Whole genome sequencing does not require any filtering step – instead, the DNA is sent straight for sequencing, and there are on average approximately 30 reads of every position of the DNA. This gives a really accurate representation of the DNA sequence for nearly all of the 6.4 billion bases.
The majority of whole genome sequencing today uses "short read" technology – this means that about 100-150 bases of DNA are read at a time. As these reads overlap each other, they can be stitched together to form a nearly complete picture.
Besides the approaches covered above, there are others you may have heard of, specifically "low pass" whole genome sequencing and long read sequencing:
Low pass sequencing is a form of whole genome sequencing, but on average every base is covered by less than one sequencing read. In theory, statistical tools can be applied to piece together the missing sequence, making the data comparable to genotyping arrays, but with no need to pre-select positions to test. However, it is in no way a replacement for whole genome sequencing or exome sequencing.

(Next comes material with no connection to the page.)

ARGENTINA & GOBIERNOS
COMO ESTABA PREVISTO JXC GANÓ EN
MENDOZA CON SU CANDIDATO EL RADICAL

Long read sequencing is a very exciting form of whole genome sequencing that reads very long stretches of DNA – sometimes tens of thousands of bases at a time, in contrast with the more commonly used short read sequencing. One big advantage of long read sequencing is that it can help to better detect deletions and duplications in DNA, which can be the cause of severe genetic conditions, as well as more subtle variations in traits or disease risk.
Another advantage of long read sequencing is that some technologies get information about methylation (the modifications to the DNA bases, sometimes referred to as ‘epigenetics’) at the same time as the DNA. Long read whole genome sequencing is still more expensive than short read sequencing, but the cost of long read sequencing is likely to continue to drop, and more uses of the technology will emerge.